You might think that I’m some extreme feminist – but I’m not – I’m a wife, mother and teacher who lives in the suburbs. I bet we could be good friends. I am not judging anyone and their decisions. I only want to remind people of the underlying truth of pornography.
Ok, that’s it I’m getting off my soapbox. Thanks for the opportunity to have a respectful discussion about this topic.
I liked your advice. I just discovered your blog and have been catching up on your posts. Your later blog on mismatched sex drives describes our situation. We’ve been married a long time and up until this (now, last) year, we would go years between sex sessions.

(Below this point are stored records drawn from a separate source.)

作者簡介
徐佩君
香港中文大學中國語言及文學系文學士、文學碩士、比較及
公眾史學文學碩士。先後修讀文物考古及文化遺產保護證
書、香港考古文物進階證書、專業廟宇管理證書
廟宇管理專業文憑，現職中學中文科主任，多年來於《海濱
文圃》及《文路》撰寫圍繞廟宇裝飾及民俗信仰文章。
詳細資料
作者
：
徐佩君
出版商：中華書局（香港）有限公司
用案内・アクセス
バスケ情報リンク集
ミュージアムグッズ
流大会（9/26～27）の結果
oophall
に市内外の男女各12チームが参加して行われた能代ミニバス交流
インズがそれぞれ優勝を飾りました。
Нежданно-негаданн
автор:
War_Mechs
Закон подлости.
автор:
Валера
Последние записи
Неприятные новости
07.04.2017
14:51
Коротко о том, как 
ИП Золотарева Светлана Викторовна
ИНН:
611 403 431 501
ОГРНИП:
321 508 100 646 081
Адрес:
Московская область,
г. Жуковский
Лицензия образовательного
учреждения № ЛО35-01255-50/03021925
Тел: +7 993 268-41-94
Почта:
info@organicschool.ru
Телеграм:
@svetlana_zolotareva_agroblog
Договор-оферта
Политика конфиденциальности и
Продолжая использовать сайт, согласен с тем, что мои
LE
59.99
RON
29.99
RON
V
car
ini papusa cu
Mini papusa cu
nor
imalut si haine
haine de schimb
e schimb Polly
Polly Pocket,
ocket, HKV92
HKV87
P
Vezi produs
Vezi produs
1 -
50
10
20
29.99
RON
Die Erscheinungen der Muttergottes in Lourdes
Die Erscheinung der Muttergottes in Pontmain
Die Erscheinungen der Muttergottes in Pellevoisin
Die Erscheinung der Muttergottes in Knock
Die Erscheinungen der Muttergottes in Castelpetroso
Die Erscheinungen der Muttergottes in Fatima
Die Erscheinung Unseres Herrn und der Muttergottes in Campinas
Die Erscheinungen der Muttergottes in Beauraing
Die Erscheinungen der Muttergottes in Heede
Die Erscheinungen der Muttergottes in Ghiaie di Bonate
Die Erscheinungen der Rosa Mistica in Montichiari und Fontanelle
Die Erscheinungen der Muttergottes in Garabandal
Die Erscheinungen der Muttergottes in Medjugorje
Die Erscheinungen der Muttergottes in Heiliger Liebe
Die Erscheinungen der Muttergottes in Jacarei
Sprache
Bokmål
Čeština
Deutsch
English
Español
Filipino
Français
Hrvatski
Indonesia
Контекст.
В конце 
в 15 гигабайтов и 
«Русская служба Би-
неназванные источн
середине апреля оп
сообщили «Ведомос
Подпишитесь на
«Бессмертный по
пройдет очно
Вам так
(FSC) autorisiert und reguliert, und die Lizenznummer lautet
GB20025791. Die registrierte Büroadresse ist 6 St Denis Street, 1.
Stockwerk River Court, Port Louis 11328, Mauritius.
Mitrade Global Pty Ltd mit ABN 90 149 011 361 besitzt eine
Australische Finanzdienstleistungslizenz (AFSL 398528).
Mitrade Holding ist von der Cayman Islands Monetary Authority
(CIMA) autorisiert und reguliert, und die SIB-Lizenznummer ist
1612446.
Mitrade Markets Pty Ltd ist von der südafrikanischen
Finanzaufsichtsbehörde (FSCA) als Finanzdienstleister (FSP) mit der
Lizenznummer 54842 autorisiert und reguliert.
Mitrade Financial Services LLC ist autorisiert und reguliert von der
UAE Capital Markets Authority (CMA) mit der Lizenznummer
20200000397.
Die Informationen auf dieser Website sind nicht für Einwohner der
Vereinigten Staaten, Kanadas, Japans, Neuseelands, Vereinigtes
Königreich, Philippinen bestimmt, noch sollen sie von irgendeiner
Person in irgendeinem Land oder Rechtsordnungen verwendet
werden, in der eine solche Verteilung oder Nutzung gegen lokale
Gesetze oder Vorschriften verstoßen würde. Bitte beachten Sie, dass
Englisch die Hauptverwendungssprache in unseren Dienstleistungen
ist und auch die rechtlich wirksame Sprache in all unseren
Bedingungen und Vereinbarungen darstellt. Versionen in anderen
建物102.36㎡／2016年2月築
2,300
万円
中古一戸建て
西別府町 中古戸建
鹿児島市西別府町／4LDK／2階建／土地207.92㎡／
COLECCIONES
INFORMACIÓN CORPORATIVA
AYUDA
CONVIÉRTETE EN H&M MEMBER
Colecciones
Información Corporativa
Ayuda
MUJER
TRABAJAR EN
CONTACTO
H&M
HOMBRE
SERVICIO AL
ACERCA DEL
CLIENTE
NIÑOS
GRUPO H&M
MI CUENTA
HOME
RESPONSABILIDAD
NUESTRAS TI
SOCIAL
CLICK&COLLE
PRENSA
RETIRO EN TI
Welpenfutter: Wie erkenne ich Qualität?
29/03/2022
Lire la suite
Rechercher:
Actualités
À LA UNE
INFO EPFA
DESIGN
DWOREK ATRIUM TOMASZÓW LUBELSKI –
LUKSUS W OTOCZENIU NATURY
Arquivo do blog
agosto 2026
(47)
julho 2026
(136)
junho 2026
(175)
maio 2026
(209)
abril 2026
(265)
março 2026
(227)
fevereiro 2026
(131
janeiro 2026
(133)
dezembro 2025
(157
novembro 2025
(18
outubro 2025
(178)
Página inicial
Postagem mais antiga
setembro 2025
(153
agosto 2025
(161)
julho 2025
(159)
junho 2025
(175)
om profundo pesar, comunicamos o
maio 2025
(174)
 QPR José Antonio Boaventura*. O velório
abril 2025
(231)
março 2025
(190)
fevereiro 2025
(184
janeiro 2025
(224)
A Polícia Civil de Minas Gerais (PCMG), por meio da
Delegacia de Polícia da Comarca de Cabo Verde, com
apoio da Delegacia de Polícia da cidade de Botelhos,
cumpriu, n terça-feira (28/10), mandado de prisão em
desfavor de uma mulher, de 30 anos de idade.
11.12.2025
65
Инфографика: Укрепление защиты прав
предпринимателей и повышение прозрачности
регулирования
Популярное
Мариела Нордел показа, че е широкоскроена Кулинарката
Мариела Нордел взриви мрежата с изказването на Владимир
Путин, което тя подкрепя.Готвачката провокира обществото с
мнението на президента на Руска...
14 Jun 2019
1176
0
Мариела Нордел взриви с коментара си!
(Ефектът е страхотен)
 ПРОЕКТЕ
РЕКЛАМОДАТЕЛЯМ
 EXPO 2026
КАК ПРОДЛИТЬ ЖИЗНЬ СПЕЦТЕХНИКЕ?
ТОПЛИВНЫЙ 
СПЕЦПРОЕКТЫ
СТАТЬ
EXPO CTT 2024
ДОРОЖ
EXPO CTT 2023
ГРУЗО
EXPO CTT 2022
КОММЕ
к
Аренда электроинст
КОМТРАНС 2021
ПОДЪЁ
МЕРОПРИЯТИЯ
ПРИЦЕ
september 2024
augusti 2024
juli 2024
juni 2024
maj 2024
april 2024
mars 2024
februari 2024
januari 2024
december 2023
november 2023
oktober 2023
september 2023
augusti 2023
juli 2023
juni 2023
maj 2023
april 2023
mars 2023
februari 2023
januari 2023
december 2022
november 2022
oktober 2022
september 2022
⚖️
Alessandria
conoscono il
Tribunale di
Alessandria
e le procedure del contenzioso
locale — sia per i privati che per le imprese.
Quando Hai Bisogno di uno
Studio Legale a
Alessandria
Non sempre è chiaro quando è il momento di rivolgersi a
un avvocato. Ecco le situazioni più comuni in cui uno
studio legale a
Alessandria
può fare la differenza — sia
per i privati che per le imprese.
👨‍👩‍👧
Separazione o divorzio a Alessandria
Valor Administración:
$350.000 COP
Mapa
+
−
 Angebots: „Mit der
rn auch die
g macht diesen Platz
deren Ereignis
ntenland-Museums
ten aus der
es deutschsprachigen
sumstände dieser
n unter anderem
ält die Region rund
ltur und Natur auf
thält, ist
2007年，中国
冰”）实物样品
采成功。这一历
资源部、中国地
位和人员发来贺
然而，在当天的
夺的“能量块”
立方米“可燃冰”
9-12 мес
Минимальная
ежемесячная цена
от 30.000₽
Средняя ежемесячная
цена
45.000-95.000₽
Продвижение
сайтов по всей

In the past, my wife has said that sex is just not important to her, so we may, in fact, be screwed. My wife says that she enjoys sex, she does orgasm, but is VERY passive in bed – foreplay consists of my caressing, kissing, nibbling, licking her – nothing on her part. Sex itself consists solely of intercourse, generally vaginal and occasionally anal, which she enjoys. Our most radical change has been from missionary to cowgirl. My wife fits the person you describe in another post who cannot talk about sex. When I ask, I’m told everything is fine, nothing needs to be changed and she becomes defensive when I suggest we could try something new. I’ve tried to explore her fantasies, but she swears that she has never fantasized about sex. I have been specific about things I would like to try and been flatly rejected. Any advice would be appreciated.
From my male perspective, I always assumed that most woman tolerated porn for the sake of their partners. I think it would be interesting to hear a female perspective on porn and maybe even a list of porn that women would find stimulating, but not objectionable.